Problem requirements.
From the listing below, extract each line containing the string "Park".
START Data shown
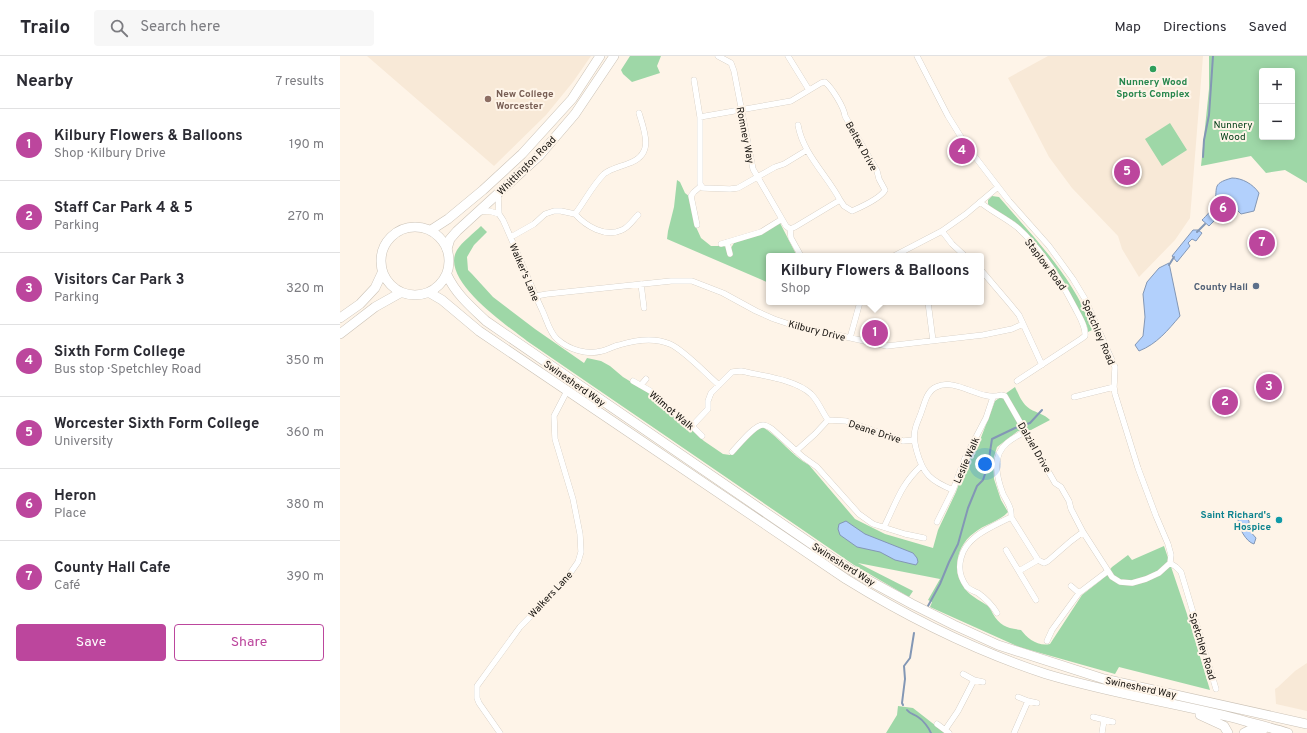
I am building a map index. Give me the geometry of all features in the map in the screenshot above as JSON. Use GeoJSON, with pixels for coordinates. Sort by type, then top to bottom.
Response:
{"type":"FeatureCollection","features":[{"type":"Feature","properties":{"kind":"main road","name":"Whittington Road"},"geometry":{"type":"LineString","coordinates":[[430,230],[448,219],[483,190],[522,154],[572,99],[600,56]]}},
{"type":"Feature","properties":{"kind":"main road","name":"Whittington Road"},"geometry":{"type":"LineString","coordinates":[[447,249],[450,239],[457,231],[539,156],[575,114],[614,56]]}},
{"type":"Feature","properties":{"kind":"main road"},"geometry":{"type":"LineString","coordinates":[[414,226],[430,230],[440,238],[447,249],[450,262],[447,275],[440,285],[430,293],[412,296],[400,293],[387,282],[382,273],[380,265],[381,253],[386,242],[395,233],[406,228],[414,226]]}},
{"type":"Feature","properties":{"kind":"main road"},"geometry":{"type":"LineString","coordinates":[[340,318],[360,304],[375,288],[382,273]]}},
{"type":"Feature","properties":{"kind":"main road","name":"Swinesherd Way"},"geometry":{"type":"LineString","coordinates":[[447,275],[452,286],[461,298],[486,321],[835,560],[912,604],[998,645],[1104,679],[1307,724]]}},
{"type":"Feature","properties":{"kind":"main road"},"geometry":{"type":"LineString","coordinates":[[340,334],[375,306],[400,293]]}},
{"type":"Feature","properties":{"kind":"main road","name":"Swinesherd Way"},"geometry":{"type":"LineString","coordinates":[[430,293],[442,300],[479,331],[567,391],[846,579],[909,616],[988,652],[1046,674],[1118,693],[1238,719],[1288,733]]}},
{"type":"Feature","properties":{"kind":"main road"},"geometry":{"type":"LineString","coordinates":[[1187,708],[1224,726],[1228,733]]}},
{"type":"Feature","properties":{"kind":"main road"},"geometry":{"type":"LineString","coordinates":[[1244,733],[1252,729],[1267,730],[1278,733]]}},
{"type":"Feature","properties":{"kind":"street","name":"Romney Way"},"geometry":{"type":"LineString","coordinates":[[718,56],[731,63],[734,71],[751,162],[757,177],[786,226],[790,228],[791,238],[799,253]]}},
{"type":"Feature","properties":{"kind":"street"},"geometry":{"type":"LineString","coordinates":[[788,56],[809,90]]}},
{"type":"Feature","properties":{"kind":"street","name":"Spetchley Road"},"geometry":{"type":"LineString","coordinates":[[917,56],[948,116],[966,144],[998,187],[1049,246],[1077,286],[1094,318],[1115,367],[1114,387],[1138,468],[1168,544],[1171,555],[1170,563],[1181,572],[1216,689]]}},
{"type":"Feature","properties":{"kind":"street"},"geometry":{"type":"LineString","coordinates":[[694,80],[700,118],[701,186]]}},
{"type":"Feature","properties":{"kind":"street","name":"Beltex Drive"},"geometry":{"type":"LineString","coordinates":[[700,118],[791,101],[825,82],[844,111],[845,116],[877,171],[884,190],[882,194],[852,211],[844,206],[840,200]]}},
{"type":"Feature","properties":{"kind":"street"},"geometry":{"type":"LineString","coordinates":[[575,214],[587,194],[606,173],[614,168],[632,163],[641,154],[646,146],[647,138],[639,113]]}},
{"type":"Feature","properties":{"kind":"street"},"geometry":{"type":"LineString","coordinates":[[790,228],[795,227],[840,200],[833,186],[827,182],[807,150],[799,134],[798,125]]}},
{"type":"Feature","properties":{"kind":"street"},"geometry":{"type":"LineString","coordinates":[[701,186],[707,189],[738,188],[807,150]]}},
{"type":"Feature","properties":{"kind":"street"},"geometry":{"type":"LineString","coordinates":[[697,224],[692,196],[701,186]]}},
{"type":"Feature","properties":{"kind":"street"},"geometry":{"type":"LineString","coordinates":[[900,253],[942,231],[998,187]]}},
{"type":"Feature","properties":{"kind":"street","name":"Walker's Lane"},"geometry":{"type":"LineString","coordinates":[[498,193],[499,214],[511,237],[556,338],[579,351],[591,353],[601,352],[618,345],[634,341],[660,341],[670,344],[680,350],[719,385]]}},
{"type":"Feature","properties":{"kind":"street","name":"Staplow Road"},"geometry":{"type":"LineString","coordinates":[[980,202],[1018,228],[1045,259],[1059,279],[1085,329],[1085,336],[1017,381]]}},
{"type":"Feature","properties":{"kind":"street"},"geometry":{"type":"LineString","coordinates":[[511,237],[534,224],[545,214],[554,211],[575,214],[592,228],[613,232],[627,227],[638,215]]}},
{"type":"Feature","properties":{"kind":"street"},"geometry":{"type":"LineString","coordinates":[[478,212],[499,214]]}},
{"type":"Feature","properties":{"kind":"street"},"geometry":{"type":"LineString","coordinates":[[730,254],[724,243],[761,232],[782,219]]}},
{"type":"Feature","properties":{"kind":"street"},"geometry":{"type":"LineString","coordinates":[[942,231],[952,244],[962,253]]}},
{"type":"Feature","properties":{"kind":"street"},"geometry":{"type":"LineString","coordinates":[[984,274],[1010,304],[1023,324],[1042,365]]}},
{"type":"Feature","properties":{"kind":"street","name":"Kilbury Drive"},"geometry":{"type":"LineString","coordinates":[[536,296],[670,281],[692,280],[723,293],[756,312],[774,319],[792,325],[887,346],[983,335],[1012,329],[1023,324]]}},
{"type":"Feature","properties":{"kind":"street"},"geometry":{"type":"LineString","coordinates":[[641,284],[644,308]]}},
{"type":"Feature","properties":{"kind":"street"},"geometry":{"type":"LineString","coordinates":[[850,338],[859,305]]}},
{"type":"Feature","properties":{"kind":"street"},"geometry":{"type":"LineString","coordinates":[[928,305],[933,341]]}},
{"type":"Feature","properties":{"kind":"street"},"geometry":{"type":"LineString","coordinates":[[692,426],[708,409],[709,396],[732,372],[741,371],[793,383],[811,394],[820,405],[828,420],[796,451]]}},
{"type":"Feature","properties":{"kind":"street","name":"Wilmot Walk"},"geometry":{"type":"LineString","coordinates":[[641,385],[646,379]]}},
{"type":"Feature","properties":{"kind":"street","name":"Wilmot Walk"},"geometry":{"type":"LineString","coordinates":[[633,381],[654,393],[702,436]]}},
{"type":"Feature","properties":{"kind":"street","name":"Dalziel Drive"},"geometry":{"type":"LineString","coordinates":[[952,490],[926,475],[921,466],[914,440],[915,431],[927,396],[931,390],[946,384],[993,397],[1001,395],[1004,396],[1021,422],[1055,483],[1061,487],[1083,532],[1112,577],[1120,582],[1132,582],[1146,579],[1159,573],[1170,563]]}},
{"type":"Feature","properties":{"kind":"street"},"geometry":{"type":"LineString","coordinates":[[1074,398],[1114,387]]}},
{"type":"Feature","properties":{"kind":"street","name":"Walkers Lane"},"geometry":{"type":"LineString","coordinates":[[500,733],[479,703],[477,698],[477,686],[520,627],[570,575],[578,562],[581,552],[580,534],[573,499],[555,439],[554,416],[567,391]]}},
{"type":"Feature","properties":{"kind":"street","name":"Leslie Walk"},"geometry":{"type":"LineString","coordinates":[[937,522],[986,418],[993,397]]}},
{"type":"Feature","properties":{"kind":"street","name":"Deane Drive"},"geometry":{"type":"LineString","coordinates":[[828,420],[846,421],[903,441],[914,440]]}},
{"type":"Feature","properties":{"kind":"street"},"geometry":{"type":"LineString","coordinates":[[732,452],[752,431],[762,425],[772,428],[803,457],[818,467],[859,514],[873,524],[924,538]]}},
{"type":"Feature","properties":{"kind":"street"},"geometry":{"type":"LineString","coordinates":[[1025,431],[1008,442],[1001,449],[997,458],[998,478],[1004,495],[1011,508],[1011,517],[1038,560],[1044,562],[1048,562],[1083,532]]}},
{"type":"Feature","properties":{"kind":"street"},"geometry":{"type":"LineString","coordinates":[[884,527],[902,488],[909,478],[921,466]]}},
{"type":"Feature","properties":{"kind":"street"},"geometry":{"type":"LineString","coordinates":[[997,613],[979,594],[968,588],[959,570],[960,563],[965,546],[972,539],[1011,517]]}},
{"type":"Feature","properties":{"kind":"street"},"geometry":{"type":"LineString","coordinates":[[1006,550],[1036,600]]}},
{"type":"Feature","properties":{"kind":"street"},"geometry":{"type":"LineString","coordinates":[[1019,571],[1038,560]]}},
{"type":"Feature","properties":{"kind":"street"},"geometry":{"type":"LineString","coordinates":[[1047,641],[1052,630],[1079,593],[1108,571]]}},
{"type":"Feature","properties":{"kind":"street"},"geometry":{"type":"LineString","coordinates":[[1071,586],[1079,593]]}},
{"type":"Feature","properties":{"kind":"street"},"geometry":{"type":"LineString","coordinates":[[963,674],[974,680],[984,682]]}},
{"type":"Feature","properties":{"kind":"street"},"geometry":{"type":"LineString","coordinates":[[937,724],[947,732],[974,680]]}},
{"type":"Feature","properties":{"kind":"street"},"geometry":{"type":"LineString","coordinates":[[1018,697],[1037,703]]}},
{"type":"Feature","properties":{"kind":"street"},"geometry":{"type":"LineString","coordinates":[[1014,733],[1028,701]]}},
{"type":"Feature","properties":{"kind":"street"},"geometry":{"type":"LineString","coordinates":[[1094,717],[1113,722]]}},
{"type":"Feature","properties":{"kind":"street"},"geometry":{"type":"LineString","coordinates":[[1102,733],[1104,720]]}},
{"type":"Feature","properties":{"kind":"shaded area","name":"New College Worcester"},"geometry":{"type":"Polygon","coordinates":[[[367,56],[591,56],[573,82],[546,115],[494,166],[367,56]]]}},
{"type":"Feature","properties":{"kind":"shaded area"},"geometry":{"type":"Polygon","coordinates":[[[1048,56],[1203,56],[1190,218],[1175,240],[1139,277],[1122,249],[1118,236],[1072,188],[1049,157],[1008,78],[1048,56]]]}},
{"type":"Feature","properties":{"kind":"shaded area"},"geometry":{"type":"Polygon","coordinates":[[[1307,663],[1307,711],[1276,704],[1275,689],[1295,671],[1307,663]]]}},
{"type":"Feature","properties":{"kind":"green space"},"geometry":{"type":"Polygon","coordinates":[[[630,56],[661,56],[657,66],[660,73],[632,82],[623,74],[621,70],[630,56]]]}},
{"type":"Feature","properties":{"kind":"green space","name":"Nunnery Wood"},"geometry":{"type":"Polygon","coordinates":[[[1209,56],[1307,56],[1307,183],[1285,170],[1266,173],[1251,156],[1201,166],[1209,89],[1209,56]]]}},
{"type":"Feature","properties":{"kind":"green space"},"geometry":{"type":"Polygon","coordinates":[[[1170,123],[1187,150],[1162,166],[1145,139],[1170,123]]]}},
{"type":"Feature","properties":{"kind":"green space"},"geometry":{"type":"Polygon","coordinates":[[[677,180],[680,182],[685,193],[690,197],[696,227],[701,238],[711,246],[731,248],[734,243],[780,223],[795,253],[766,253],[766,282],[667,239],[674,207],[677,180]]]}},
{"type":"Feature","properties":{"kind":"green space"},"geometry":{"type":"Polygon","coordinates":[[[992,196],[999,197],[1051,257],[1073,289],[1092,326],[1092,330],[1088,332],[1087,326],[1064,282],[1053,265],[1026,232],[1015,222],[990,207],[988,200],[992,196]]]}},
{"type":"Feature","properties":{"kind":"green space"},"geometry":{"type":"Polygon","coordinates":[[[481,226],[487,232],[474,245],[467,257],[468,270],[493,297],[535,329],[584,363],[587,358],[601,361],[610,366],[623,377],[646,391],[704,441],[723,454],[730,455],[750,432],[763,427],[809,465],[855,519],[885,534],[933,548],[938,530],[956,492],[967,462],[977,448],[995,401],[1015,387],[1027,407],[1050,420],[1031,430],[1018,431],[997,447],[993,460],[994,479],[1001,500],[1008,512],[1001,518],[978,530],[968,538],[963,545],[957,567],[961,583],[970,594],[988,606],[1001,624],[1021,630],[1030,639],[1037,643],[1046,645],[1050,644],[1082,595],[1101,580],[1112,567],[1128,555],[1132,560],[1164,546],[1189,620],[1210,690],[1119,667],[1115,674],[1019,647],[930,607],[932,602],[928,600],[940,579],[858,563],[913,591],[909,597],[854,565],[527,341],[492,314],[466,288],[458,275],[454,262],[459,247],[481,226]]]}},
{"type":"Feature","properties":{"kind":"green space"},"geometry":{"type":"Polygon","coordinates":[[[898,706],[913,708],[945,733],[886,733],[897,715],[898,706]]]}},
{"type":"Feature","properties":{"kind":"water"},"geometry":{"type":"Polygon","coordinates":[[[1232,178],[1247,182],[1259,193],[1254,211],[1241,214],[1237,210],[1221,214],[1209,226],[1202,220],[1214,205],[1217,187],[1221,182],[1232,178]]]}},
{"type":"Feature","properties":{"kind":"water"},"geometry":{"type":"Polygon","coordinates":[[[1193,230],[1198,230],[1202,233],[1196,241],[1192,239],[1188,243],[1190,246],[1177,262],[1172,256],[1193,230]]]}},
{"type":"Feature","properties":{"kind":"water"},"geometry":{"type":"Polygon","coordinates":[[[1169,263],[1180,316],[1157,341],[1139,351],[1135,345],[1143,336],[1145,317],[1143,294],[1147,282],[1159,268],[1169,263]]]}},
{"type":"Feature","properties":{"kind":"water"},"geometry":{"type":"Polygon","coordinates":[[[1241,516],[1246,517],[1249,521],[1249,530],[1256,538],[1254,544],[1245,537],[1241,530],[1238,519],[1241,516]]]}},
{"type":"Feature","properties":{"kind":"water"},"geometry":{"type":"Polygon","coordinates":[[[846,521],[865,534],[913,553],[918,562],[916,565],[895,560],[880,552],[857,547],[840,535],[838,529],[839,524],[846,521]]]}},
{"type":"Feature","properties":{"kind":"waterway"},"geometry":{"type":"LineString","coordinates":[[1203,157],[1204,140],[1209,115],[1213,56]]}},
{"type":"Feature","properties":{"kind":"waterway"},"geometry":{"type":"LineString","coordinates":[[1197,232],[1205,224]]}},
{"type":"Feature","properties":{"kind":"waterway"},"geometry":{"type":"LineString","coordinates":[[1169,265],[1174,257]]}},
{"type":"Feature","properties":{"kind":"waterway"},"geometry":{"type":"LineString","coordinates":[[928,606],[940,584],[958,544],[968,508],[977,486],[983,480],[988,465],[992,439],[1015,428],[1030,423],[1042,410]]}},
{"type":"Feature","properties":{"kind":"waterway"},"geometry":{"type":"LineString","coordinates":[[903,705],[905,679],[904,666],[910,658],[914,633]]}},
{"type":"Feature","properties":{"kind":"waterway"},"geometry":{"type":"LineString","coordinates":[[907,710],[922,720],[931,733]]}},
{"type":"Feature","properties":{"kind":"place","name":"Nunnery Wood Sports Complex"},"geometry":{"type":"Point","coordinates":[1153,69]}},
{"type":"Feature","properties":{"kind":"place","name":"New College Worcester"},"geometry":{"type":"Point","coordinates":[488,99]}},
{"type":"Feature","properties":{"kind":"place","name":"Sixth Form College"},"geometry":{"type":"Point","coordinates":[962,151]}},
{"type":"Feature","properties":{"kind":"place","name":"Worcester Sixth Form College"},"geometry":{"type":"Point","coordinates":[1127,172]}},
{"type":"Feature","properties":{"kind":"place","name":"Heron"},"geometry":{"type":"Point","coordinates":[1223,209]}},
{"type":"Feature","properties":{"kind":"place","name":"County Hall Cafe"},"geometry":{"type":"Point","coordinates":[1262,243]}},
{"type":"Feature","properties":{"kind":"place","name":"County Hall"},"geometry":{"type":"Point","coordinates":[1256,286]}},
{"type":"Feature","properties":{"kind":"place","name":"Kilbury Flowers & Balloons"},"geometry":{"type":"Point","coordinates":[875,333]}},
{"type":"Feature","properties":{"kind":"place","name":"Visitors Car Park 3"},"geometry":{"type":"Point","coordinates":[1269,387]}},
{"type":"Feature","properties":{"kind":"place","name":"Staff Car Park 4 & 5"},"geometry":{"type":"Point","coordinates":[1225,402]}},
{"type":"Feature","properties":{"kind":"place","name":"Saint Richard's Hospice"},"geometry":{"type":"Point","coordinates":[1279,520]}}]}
END Data shown
Answer for this exercise.
{"type":"Feature","properties":{"kind":"place","name":"Visitors Car Park 3"},"geometry":{"type":"Point","coordinates":[1269,387]}},
{"type":"Feature","properties":{"kind":"place","name":"Staff Car Park 4 & 5"},"geometry":{"type":"Point","coordinates":[1225,402]}},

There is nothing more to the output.